Hi all,
I am using https://www.youtube.com/watch?v=JlZiM2YSCCY as a guide to fuzzy match two source of company names. However, I am getting non-ideal outputs that I can use the community's help on to set me straight.
Attached is the self-contained flow in version 9 to illustrate. If you could make the change compatible in version 9 instead of 10, it would be great.
Obejctive is to match company names against each other. Master would have formal name like "Apple Inc."; new would have shortened name like Apple. I need the fuzzy match the two.
Master has:
Apple Inc.
Cisco Systems, Inc.
Microsoft Corporation
Oracle Corporation
New has:
Apple
Cisco
Microsoft
Oracle
After running the merger algorithm through with pre-defined "Company" matching. I only get 1 match instead of 4. Only Apple is being matched with Apple Inc.
Can you help me understand how to get to matching all 4 company between the 2?
Best,
Tom
Solved! Go to Solution.
Tuning your Fuzzy Match tool to work with a data set is an iterative process. Many of the match functions you choose are not going to guarantee all of your fields match correctly. That being said, with the example data you gave, the fields in the New data set are wholly contained in the Master data set.
Next to Match Style in the Fuzzy Match configuration, choose Edit...
Under generate keys choose Whole Field. When Alteryx generates a key, it reads through the whole field and generates a key for each individual component of that field. Using 'Whole Field' will ensure that only keys where the components match will be output by Fuzzy Match.
As for Match Function, choose none.
This example output all four of the matches as you would expect but if your company names in New are not a subset of the company names in Master, this could present an issue.
Thank you Michael on the response.
For now, I imagine "New" list would be a subset of the "master", e.g., Apple instead of Apple, Inc. I will give your suggestion a try.

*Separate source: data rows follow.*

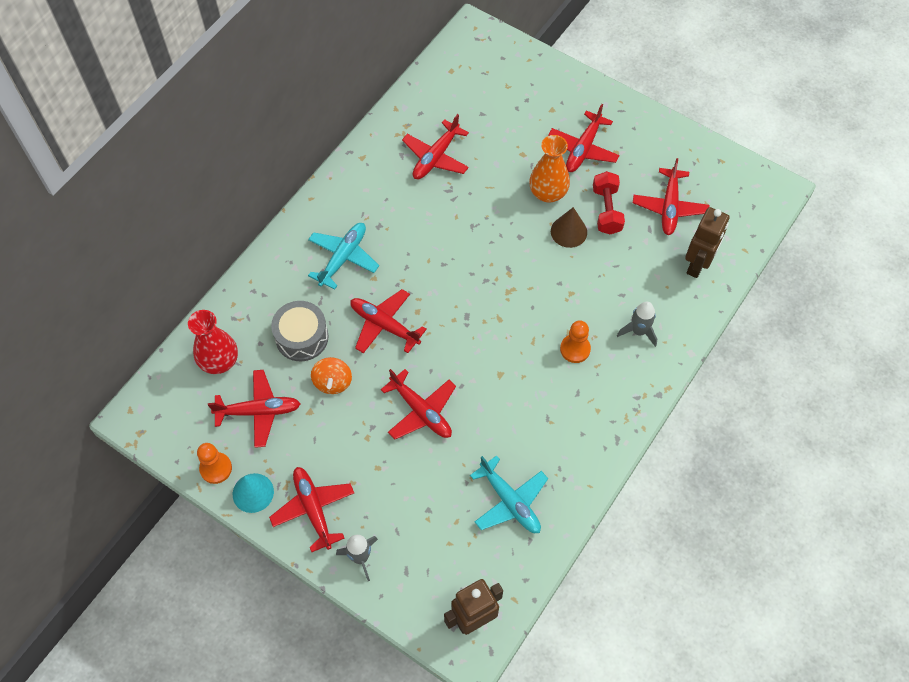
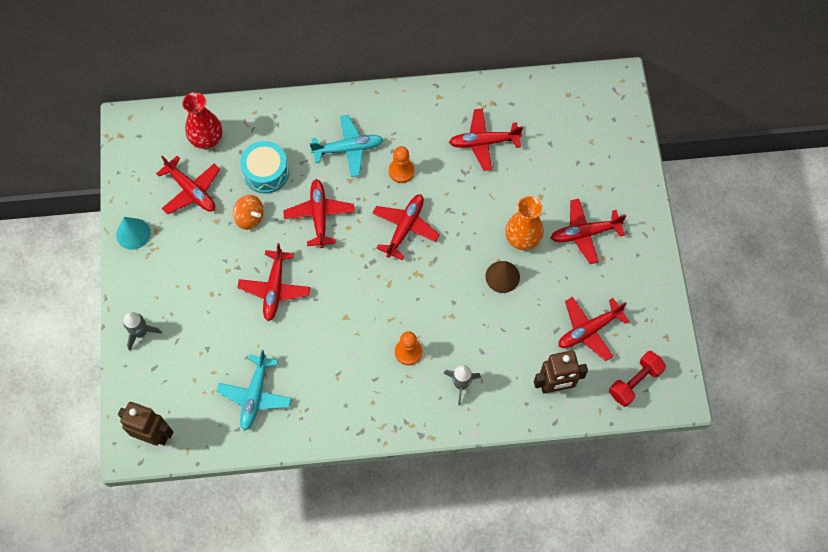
camera: 50 degrees right, 5 degrees up
orange pawn [197,443,232,484] -> orange pawn moved to [389,146,415,183]
red plane [269,467,354,552] -> red plane moved to [372,195,440,260]
grey drum [271,301,329,361] -> turquoise drum [240,141,289,194]
orange spinning top [311,357,352,394] -> orange spinning top turned 105 degrees counterclockwise [233,195,264,230]
red dumbbell [593,171,625,234] -> red dumbbell moved to [609,351,666,407]

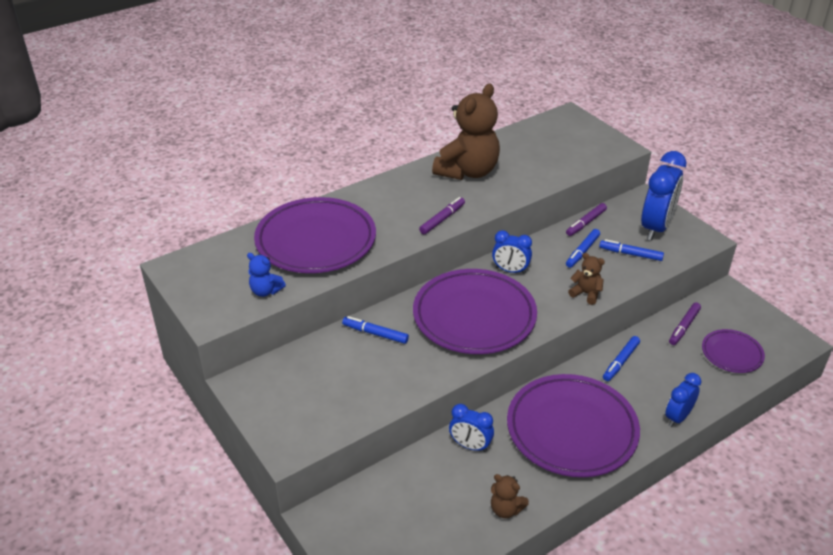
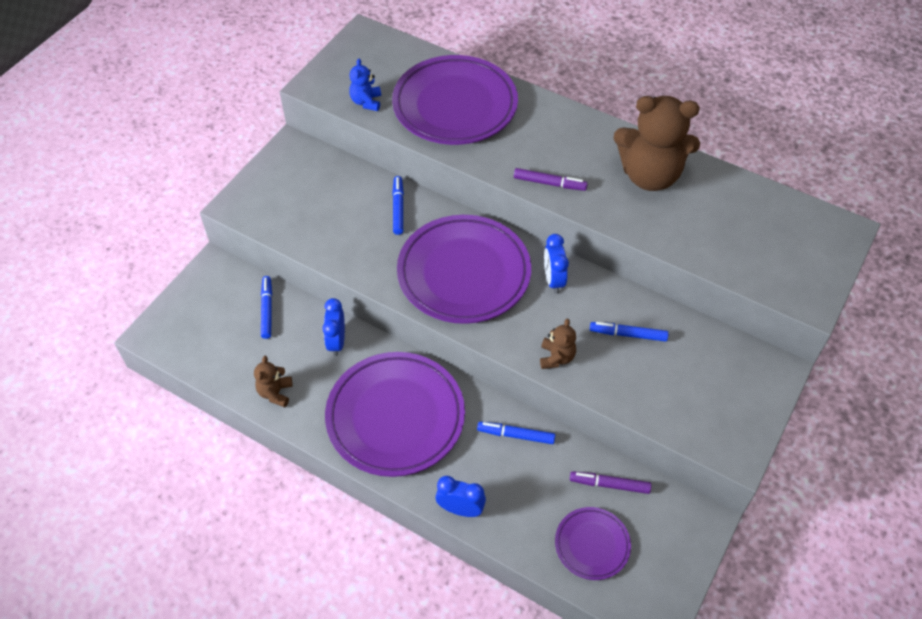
camera: 65 degrees right, 15 degrees up
purple marker [566,203,607,236] -> none
blue marker [599,239,664,261] -> blue marker moved to [261,276,272,339]
blue clock [641,151,686,240] -> none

Would you be able to give me a reference link to more details on how fuzzy match works? I not clearly not understanding terms in the configuration page such as "whole field", match weighting, threshold, etc.
Best,
Tom
The Edit Match Options in the Alteryx Help gives a more in-depth rundown of the steps and options for fuzzy matching. I would start there. Otherwise, help on specific matching algorithms is a bit more difficult to find all in one place. Fuzzy matching is an in-depth field that is not limited to just Alteryx. I would search online for a primer on 'Approximate String Matching'
http://help.alteryx.com/10.1/index.htm#FuzzyEditMatchOptions.htm
Let us know how the matches turn out with the new options.
Ok, so in the module that you uploaded, you had Generate Keys as Double Metaphone, checked Generate Keys for each word, and no Match Function. That generates four matches.

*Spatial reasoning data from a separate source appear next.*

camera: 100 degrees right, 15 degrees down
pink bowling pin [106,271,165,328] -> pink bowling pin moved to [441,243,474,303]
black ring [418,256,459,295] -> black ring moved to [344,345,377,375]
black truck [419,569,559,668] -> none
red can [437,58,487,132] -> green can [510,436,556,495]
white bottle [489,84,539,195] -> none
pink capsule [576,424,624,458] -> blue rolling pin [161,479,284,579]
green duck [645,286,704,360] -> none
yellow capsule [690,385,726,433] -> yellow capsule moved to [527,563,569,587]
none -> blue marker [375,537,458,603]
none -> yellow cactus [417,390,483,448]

However, when you uncheck the options to generate individual word keys, you lose matches, why?
With maximum key length == 4 and the entire field (not the individual words because we have that unchecked) used, the metaphone for Cisco Systems is SSKS where the metaphone for Cisco is SSK. Simply put, the metaphone key is going to be similar to a spelling of the word with no vowels. 6 key metaphone of Microsoft would be MKRSFT (sound it out in your head).

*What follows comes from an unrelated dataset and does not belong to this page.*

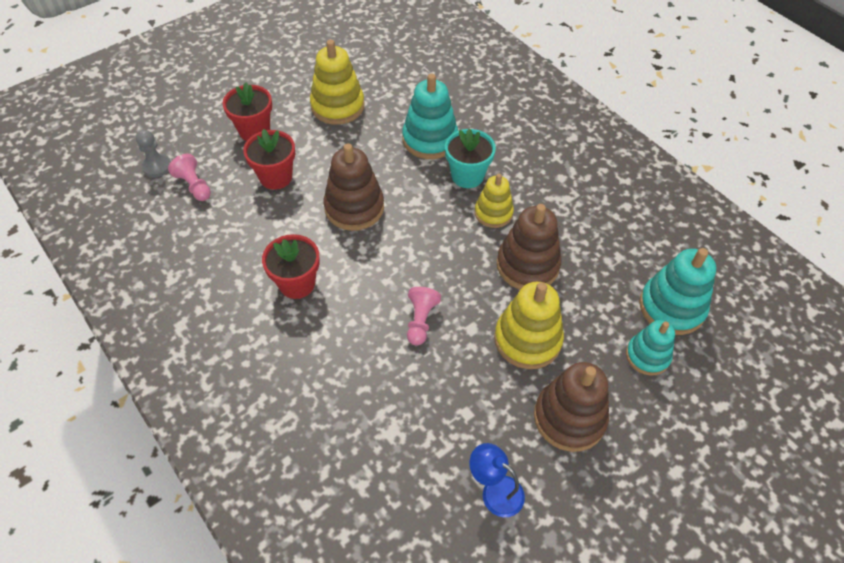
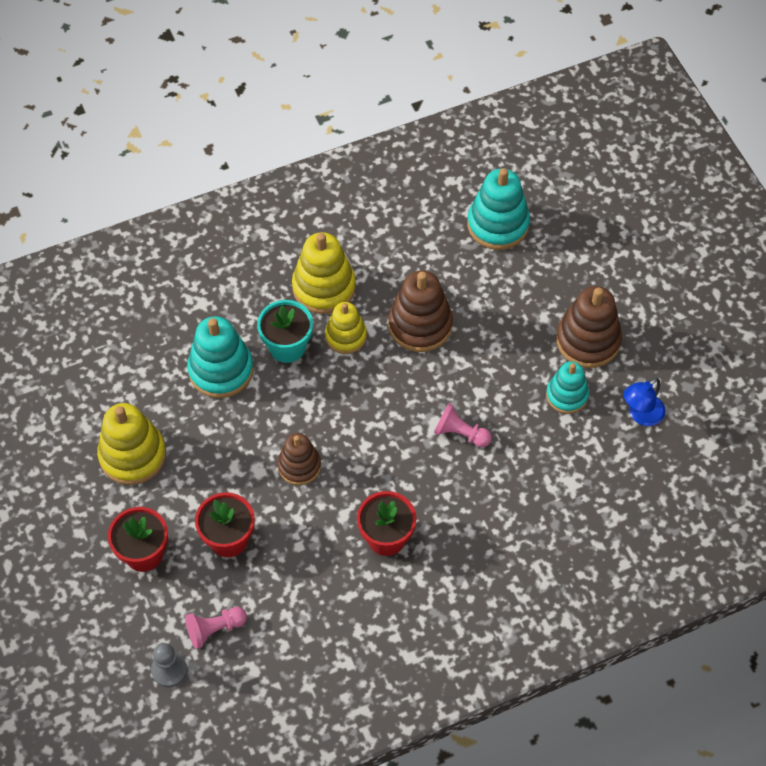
camera: 75 degrees left, 5 degrees up
brown stacking toy [324,143,384,231] -> brown stacking toy [277,433,321,485], size x0.64
yellow stacking toy [494,282,564,369] -> yellow stacking toy moved to [292,232,356,314]
turquoise stacking toy [626,320,675,375] -> turquoise stacking toy moved to [546,362,589,414]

These keys don't match, so Alteryx doesn't match the fields. You could fix this by checking the option to generate a key for each word. Cisco and Systems in Master will have different keys and will match the Cisco in New.
You could also leave 'Generate Keys for Each Word' uncheck and choose 'Whole Field' to Generate Keys. This would take the first 4 (remember maximum key length == 4) letters of each word and match on that.
You could also leave Double Metaphone, uncheck 'Generate Keys for Each Word' and mess with Match Threshold, Max Key Length, and Match Function to generate matches.
Like I said before, this stuff is not and exact science. You have to generate the model based on your data and use the one that gives you the most confidence.